As I continue on my faith journey, I find myself drawing ever closer to the description of “Anabaptist.” I grew up in a Christian Church/Church of Christ, went to college/seminary at a Baptist school, then took my first pastorate at a “Bapticostal” non-denominational church. I’ve never been too fond of denominational labels, as they’re usually used to “other” rather than bring together, but, through the influence of Shane Claiborne, Drew Hart, Ron Sider, Scot McKnight, and others, I’ve slowly drifted toward Anabaptist philosophy.
It’s only natural, then, that I sought out a primer of sorts for Anabaptism, and found the Small Books of Radical Faith series to be a solid starting point. This volume, What is the Church? outlines, in brief, the ecclesiology of Anabaptist faith and the role and function of the church body. David Fitch breaks it down into six simple chapters that root the church as a practicing community of believers through whom God works.
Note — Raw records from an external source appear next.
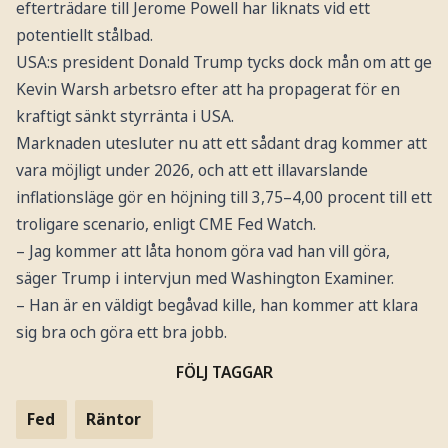
efterträdare till Jerome Powell har liknats vid ett
potentiellt stålbad.
USA:s president Donald Trump tycks dock mån om att ge
Kevin Warsh arbetsro efter att ha propagerat för en
kraftigt sänkt styrränta i USA.
Marknaden utesluter nu att ett sådant drag kommer att
vara möjligt under 2026, och att ett illavarslande
inflationsläge gör en höjning till 3,75–4,00 procent till ett
troligare scenario, enligt CME Fed Watch.
– Jag kommer att låta honom göra vad han vill göra,
säger Trump i intervjun med Washington Examiner.
– Han är en väldigt begåvad kille, han kommer att klara
sig bra och göra ett bra jobb.
FÖLJ TAGGAR
Fed
Räntor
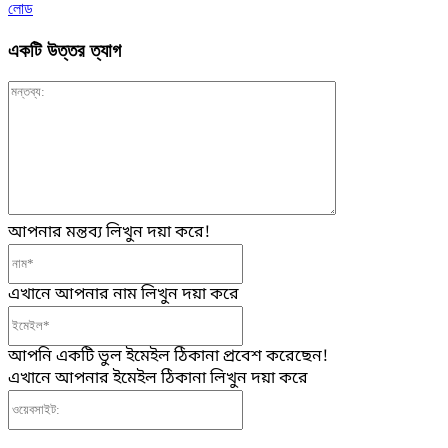
লোড
একটি উত্তর ত্যাগ
মন্তব্য:
আপনার মন্তব্য লিখুন দয়া করে!
নাম*
এখানে আপনার নাম লিখুন দয়া করে
ইমেইল*
আপনি একটি ভুল ইমেইল ঠিকানা প্রবেশ করেছেন!
এখানে আপনার ইমেইল ঠিকানা লিখুন দয়া করে
ওয়েবসাইট:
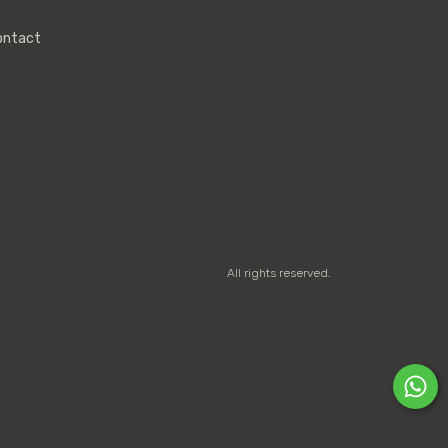
ontact
All rights reserved.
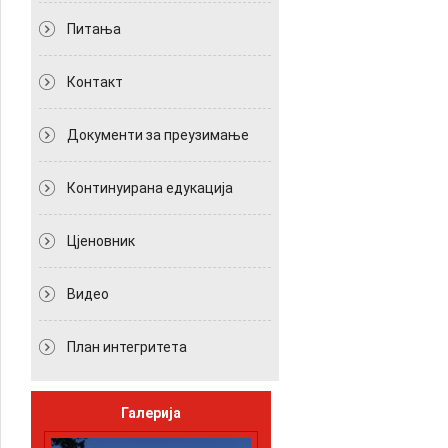
Питања
Контакт
Документи за преузимање
Континуирана едукација
Цјеновник
Видео
План интегритета
Галерија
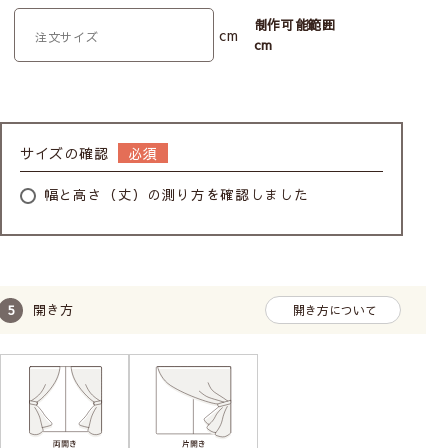
制作可能範囲
cm
cm
サイズの確認
幅と高さ（丈）の測り方を確認しました
開き方
開き方について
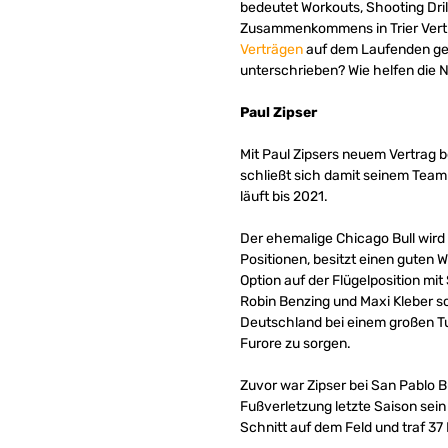
bedeutet Workouts, Shooting Dri
Zusammenkommens in Trier Vertr
Verträgen
auf dem Laufenden geh
unterschrieben? Wie helfen die 
Paul Zipser
Mit Paul Zipsers neuem Vertrag 
schließt sich damit seinem Team
läuft bis 2021.
Der ehemalige Chicago Bull wird 
Positionen, besitzt einen guten 
Option auf der Flügelposition mi
Robin Benzing und Maxi Kleber s
Deutschland bei einem großen Tu
Furore zu sorgen.
Zuvor war Zipser bei San Pablo B
Fußverletzung letzte Saison sein 
Schnitt auf dem Feld und traf 37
This definition would revolutionize much of Christianity if we would accept it. The COVID-19 pandemic revealed to us, and the world, that many segments of Christianity were focused only on a once-a-week physical gathering. And while I don’t want to downplay the need for such a gathering, Fitch is careful to define church as a body rather than an experience. It’s not something that we go to or have done to is, it is something we are and work out ourselves.
In the concluding chapter, Fitch argues for three different types of gathering in church: the close circle (a committed small group of believers), the dotted circle (a larger community of believers), and the open circle (wherever the church takes the Gospel and Christ’s presence is revealed at work). Nowhere in that definition, or anywhere else in the book, does Fitch talk church polity or buildings, organizational structure or order of service. For Fitch, and for Anabaptism in general, church is much more informal and personal.
If you’ve been looking for a new way of doing church or if you’ve found yourself turned off by the way your local church body is being the church, or if you’re a church leader wanting to move your church to action, What is the Church? is the groundwork for developing a true ecclesia in your communities.